Are Virtual Lessons Coming To a School Near You?

Are Virtual Lessons Coming To a School Near You?

New training programmes being designed for virtual reality (VR) hardware, such as the Oculus Rift, are making inroads in education. Ongoing advances mean that there coulid one day be an immersive education for all.

Earlier this month, the new VR education app World of Comenius was tested out with schoolchildren at a school in the Czech Republic. Using Oculus Rift DK2 headsets and a Leap Motion Controller for gesture tracking, the pupils were able to interact using natural gestures inside a whole new world.

The team behind World of Comenius want to incentivise learning and make it more exciting for everyone. Their ideas could revolutionise the way we're taught. 

During the demo, pupils were
 transported to a virtual classroom where they found the model of a skeleton. But it's much more valuable than a standard classroom set of bones. Not only can users feel like they're touching the skeleton without the risk of damaging it, the model comes complete with layers of interactive components, such as bones and organs. By reaching into this world and manipulating it with normal hand movements, the learning process is thought to be a lot stronger and more memorable. It's powerful part of the experience that there are no real rules: one can't make mistakes or really do anything wrong.

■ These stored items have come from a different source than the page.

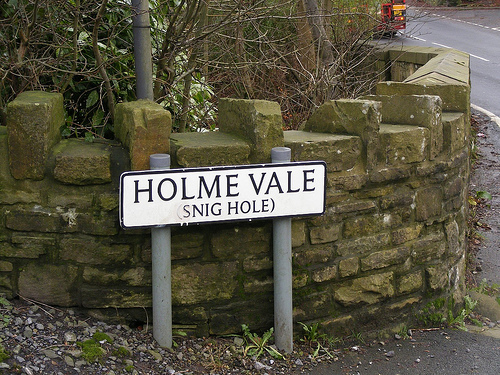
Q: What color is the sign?
A: White.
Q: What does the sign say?
A: Holme vale (snig hole).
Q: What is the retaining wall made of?
A: Stones.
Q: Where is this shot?
A: Sidewalk.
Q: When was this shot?
A: Daytime.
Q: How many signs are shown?
A: 1.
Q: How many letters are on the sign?
A: 17.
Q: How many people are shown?
A: 0.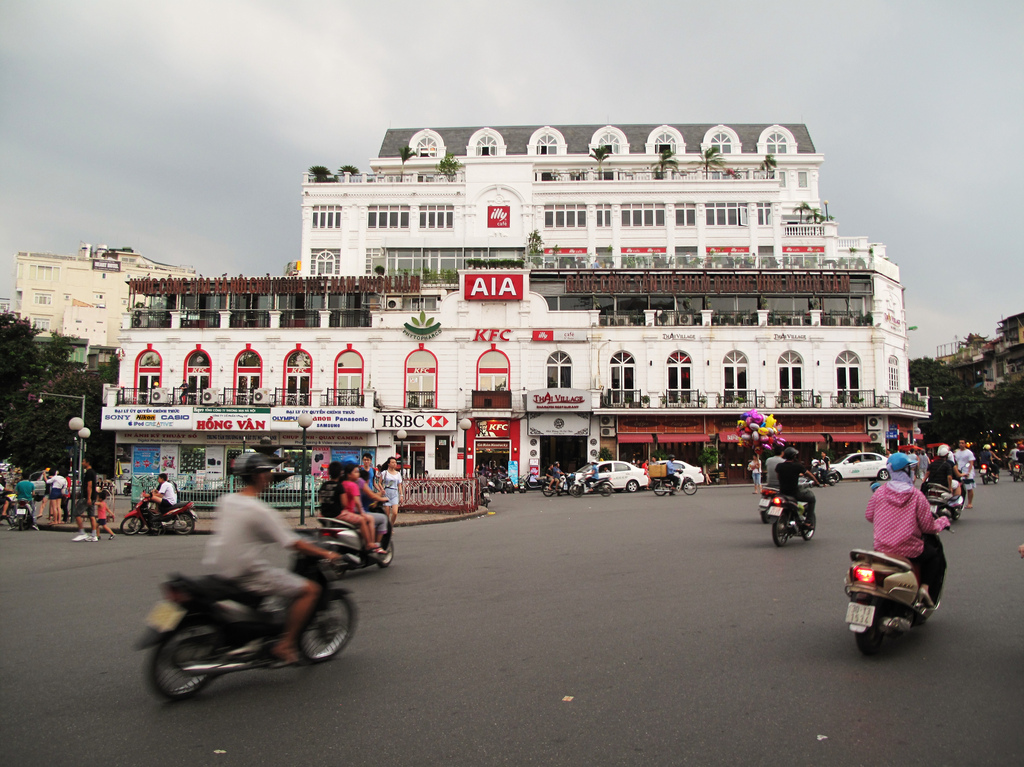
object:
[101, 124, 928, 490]
building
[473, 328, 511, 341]
kfc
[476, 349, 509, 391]
window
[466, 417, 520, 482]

Plus using the program is quickly self-taught because it's so intuitive, especially for youngsters accustomed to using mobile touch tech such as smartphones and tablets.

Similar simulations and environments could 
help people understand other concepts, such as playing with atoms to understand chemical theory and quantum mechanics, swimming around a cell or meeting dead people from the past in an accurate historical context.

The World of Comenius team have exciting plans for further developing the project, which include giving schools the ability to construct their own lessons and spaces in which to collaborate on ideas and share knowledge, using basic building blocks.